# PROBLEM DETAILS:
All that is needed is an exact copy of the lines from the beginning of the data below through the line containing "135: (200, 120)", minus the pictures.

# DATA EXTRACTS:
--

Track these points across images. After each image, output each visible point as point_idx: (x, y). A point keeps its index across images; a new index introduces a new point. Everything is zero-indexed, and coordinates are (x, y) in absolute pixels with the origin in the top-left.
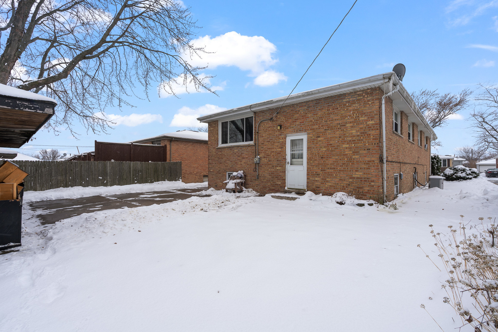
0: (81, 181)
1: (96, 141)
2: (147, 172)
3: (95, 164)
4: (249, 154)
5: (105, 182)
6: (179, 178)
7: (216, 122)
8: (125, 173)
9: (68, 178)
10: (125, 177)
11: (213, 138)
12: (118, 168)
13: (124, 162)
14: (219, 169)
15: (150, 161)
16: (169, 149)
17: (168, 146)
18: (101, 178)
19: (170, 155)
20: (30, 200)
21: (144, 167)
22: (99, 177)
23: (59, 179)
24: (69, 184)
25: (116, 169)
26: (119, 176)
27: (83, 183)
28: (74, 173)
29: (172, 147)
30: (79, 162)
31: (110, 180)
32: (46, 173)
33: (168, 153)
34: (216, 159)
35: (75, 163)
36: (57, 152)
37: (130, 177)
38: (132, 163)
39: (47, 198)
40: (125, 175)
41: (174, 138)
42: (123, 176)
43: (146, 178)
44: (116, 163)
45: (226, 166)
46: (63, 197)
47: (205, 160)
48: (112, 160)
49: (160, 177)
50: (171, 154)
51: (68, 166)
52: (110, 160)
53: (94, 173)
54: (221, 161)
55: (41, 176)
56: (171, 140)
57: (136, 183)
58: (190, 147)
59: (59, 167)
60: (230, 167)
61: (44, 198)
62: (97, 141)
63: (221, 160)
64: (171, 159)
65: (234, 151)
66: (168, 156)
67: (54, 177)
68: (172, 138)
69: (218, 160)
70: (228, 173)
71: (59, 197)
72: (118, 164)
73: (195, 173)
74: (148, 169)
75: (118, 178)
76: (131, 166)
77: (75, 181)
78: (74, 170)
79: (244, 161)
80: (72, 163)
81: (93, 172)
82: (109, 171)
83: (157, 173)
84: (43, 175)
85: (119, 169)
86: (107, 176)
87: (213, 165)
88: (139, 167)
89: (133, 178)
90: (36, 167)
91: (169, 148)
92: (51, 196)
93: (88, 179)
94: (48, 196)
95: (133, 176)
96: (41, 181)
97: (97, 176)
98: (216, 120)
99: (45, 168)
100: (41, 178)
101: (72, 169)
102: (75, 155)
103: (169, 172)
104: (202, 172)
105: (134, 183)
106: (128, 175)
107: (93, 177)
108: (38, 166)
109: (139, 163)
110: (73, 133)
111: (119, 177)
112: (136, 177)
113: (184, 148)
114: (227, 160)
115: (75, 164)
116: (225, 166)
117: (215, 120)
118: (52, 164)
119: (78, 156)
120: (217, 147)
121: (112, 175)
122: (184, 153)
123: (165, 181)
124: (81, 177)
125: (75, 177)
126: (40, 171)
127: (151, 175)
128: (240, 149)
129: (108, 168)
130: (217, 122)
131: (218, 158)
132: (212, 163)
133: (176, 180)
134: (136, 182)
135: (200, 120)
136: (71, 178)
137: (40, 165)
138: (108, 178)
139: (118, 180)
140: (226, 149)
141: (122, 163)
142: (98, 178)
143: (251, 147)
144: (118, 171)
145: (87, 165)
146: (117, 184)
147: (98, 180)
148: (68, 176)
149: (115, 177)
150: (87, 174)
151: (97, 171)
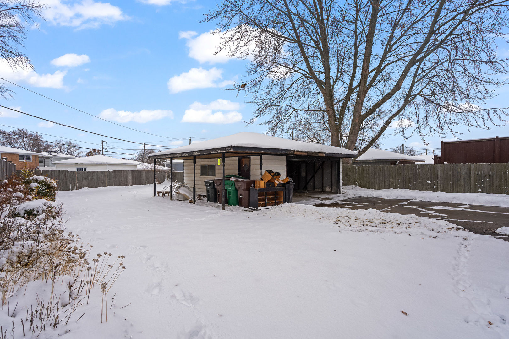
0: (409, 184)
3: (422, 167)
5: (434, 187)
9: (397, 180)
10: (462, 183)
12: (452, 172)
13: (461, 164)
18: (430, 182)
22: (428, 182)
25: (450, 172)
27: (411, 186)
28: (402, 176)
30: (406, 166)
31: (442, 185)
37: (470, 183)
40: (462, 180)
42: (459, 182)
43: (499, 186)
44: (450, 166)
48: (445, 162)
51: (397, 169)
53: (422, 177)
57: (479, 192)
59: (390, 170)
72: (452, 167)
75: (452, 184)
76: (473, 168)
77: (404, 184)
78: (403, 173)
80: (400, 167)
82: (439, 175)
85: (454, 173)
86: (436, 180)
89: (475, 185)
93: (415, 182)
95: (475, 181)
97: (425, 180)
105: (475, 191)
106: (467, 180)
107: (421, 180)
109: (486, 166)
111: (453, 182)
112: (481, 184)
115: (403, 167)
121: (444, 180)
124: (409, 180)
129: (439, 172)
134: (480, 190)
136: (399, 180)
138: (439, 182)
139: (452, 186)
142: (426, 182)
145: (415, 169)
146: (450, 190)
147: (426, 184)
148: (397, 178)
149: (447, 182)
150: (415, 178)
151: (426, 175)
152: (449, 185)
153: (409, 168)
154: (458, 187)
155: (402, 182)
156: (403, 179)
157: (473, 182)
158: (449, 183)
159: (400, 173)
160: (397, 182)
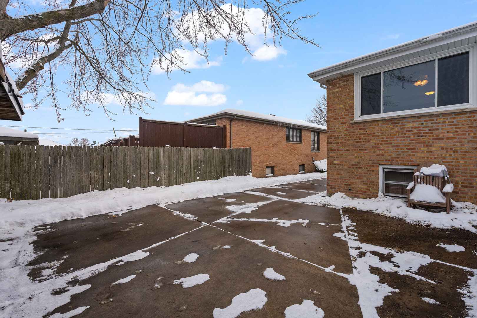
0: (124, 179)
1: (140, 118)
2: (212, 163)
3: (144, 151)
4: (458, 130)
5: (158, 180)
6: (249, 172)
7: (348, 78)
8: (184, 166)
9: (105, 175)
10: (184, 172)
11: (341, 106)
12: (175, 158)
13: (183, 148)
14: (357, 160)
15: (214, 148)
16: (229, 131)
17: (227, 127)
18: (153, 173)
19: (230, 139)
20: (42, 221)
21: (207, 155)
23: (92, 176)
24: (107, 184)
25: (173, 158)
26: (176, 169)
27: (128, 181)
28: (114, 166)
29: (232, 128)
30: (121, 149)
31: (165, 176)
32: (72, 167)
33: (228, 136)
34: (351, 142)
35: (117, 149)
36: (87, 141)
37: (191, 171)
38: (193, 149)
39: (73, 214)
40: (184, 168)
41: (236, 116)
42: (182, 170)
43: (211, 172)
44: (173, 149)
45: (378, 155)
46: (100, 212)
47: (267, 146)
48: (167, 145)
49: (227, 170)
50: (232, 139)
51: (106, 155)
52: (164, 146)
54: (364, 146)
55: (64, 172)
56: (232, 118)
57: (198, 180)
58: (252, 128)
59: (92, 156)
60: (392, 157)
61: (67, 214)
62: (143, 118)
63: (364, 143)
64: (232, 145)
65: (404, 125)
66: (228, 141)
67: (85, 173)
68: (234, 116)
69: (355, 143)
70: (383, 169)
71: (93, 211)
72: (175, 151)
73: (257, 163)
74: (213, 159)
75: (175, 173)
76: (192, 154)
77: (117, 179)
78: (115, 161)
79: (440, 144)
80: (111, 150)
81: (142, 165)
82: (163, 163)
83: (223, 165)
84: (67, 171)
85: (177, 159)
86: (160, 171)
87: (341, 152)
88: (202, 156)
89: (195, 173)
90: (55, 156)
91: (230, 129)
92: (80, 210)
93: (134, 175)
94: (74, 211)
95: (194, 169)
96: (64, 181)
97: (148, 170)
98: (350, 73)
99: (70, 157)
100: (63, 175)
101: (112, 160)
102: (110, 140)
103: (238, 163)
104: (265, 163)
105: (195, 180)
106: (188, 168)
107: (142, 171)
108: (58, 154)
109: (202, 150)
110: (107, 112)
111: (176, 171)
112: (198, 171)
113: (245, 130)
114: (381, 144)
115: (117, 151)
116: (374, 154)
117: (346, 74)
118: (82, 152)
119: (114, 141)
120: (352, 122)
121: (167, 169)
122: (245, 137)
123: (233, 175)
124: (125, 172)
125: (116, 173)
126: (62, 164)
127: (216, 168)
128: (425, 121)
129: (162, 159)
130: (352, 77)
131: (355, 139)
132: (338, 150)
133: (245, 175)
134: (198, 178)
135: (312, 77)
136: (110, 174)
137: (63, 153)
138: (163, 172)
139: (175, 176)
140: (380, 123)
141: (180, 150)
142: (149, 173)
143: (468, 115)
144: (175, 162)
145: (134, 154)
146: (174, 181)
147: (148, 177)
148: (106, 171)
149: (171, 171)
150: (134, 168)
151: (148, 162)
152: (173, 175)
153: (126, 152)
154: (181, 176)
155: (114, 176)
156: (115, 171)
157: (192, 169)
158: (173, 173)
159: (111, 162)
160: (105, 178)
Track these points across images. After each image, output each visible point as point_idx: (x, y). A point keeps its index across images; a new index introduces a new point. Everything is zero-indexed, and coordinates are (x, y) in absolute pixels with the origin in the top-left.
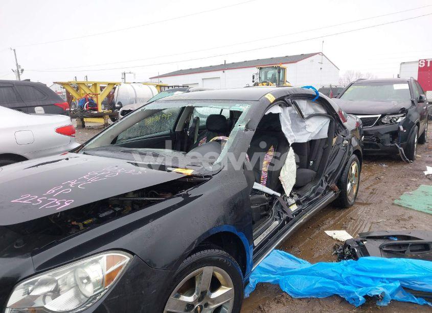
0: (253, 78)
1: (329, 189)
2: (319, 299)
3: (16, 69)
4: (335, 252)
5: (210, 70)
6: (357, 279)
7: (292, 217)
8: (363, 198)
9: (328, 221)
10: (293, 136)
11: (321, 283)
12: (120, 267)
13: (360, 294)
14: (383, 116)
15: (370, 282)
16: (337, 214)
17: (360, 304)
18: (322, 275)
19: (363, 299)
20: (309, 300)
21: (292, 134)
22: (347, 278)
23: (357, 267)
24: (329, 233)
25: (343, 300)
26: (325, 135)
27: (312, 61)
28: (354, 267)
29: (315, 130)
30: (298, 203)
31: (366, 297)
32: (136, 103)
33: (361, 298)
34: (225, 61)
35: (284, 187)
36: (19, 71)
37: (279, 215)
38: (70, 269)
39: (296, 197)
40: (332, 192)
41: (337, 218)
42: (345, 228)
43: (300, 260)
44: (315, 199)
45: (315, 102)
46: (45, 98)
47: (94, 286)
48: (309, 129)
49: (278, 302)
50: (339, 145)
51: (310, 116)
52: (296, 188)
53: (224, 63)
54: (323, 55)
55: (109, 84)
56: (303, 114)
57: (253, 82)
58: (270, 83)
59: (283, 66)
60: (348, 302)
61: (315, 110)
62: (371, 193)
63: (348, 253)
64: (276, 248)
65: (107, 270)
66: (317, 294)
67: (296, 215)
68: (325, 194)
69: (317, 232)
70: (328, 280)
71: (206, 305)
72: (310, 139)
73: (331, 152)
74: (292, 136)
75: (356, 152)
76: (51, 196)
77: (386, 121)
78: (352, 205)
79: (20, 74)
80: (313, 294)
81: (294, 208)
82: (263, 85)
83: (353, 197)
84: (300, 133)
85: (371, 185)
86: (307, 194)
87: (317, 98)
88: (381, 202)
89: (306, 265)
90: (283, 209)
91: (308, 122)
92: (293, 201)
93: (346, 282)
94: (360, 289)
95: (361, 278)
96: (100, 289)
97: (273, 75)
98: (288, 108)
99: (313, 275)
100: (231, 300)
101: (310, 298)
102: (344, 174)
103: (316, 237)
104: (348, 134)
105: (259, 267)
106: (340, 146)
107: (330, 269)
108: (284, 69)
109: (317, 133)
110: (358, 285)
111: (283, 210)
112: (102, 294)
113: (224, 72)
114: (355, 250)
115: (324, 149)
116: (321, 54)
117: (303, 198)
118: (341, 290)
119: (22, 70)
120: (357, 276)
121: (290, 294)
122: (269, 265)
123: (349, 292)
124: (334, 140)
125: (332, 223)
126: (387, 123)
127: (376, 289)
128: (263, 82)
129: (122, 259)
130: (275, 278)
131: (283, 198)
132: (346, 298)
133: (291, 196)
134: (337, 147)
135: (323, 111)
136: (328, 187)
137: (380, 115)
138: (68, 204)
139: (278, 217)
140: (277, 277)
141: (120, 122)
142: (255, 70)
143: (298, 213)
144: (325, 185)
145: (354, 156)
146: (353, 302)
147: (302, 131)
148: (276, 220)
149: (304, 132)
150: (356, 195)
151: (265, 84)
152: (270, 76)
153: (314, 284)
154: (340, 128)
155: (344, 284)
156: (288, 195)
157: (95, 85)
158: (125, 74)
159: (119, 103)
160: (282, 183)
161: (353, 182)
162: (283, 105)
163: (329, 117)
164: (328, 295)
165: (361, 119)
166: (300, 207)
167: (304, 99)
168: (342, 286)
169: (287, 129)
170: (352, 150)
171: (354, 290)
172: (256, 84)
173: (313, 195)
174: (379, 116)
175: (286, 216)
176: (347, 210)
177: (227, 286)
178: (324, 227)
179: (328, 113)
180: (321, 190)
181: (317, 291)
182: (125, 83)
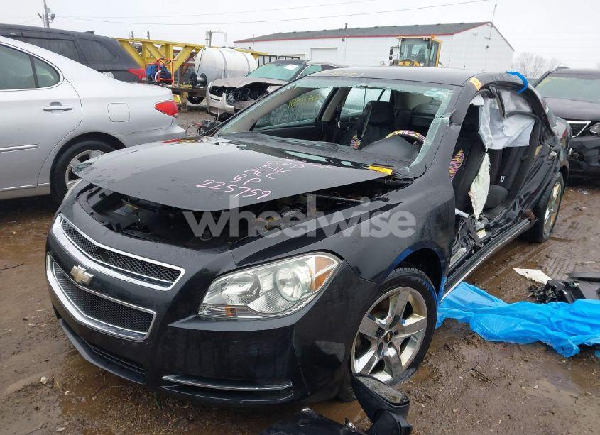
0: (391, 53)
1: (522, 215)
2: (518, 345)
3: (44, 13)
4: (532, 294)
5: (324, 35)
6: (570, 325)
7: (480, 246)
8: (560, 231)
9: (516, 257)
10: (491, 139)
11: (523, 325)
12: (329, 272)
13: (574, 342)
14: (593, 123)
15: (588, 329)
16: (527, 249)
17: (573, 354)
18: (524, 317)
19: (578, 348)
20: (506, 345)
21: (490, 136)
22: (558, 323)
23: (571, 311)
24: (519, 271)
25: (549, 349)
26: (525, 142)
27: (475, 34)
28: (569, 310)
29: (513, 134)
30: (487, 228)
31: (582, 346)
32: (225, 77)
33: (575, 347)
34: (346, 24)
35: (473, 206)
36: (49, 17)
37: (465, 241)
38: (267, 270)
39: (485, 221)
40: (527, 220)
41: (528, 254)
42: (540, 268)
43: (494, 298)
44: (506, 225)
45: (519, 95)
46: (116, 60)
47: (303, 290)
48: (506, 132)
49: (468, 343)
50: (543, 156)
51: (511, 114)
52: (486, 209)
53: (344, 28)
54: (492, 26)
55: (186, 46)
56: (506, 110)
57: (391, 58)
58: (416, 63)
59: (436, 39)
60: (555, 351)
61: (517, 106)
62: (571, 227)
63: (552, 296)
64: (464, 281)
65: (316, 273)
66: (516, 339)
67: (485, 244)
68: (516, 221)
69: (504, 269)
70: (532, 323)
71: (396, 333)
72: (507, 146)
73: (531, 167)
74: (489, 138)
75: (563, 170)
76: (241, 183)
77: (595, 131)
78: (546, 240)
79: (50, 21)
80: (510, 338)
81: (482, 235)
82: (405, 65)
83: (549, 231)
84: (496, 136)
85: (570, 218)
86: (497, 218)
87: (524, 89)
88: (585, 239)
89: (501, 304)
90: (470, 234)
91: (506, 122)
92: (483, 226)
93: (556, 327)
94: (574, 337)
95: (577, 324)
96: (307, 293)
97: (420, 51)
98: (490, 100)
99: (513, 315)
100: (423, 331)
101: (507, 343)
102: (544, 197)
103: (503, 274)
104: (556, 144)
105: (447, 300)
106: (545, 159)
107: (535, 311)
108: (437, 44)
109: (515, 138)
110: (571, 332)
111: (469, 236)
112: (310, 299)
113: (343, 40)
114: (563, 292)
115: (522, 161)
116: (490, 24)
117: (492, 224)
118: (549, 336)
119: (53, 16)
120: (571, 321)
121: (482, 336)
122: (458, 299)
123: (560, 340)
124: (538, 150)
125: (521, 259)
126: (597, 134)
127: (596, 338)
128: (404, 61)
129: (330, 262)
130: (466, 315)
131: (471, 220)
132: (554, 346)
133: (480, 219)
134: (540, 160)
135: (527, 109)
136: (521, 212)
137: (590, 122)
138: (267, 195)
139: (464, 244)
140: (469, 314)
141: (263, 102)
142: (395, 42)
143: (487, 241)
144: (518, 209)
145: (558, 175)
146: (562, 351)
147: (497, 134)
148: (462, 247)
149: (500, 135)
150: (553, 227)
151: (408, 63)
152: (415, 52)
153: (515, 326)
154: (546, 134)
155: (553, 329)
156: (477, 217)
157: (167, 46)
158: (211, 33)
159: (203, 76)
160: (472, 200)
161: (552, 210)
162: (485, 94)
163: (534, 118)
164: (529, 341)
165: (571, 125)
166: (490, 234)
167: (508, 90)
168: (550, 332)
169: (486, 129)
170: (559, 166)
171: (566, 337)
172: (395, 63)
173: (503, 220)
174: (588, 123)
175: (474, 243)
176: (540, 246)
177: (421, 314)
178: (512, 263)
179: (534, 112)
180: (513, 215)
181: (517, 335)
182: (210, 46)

--

# TASK OUTPUT:
Track these points across images. After each image, output each visible point as point_idx: (x, y). A point keeps its index across images; a new index introduces a new point. Everything is zero-indexed, and coordinates are (x, y) in absolute pixels with the origin in the top-left.
0: (81, 181)
1: (96, 141)
2: (147, 172)
3: (95, 164)
4: (249, 154)
5: (105, 182)
6: (179, 178)
7: (216, 122)
8: (125, 173)
9: (68, 178)
10: (125, 177)
11: (213, 138)
12: (118, 168)
13: (124, 162)
14: (219, 169)
15: (150, 161)
16: (169, 149)
17: (168, 146)
18: (101, 178)
19: (170, 155)
20: (30, 200)
21: (144, 167)
22: (99, 177)
23: (59, 179)
24: (69, 184)
25: (116, 169)
26: (119, 176)
27: (83, 183)
28: (74, 173)
29: (172, 147)
30: (79, 162)
31: (110, 180)
32: (46, 173)
33: (168, 153)
34: (216, 159)
35: (75, 163)
36: (57, 152)
37: (130, 177)
38: (132, 163)
39: (47, 198)
40: (125, 175)
41: (174, 138)
42: (123, 176)
43: (146, 178)
44: (116, 163)
45: (226, 166)
46: (63, 197)
47: (205, 160)
48: (112, 160)
49: (160, 177)
50: (171, 154)
51: (68, 166)
52: (110, 160)
53: (94, 173)
54: (221, 161)
55: (41, 176)
56: (171, 140)
57: (136, 183)
58: (190, 147)
59: (59, 167)
60: (230, 167)
61: (44, 198)
62: (97, 141)
63: (221, 160)
64: (171, 159)
65: (234, 151)
66: (168, 156)
67: (54, 177)
68: (172, 138)
69: (218, 160)
70: (228, 173)
71: (59, 197)
72: (118, 164)
73: (195, 173)
74: (148, 169)
75: (118, 178)
76: (131, 166)
77: (75, 181)
78: (74, 170)
79: (244, 161)
80: (72, 163)
81: (93, 172)
82: (109, 171)
83: (157, 173)
84: (43, 175)
85: (119, 169)
86: (107, 176)
87: (213, 165)
88: (139, 167)
89: (133, 178)
90: (36, 167)
91: (169, 148)
92: (51, 196)
93: (88, 179)
94: (48, 196)
95: (133, 176)
96: (41, 181)
97: (97, 176)
98: (216, 120)
99: (45, 168)
100: (41, 178)
101: (72, 169)
102: (75, 155)
103: (169, 172)
104: (202, 172)
105: (134, 183)
106: (128, 175)
107: (93, 177)
108: (38, 166)
109: (139, 163)
110: (73, 133)
111: (119, 177)
112: (136, 177)
113: (184, 148)
114: (227, 160)
115: (75, 164)
116: (225, 166)
117: (215, 120)
118: (52, 164)
119: (78, 156)
120: (217, 147)
121: (112, 175)
122: (184, 153)
123: (165, 181)
124: (81, 177)
125: (75, 177)
126: (40, 171)
127: (151, 175)
128: (240, 149)
129: (108, 168)
130: (217, 122)
131: (218, 158)
132: (212, 163)
133: (176, 180)
134: (136, 182)
135: (200, 120)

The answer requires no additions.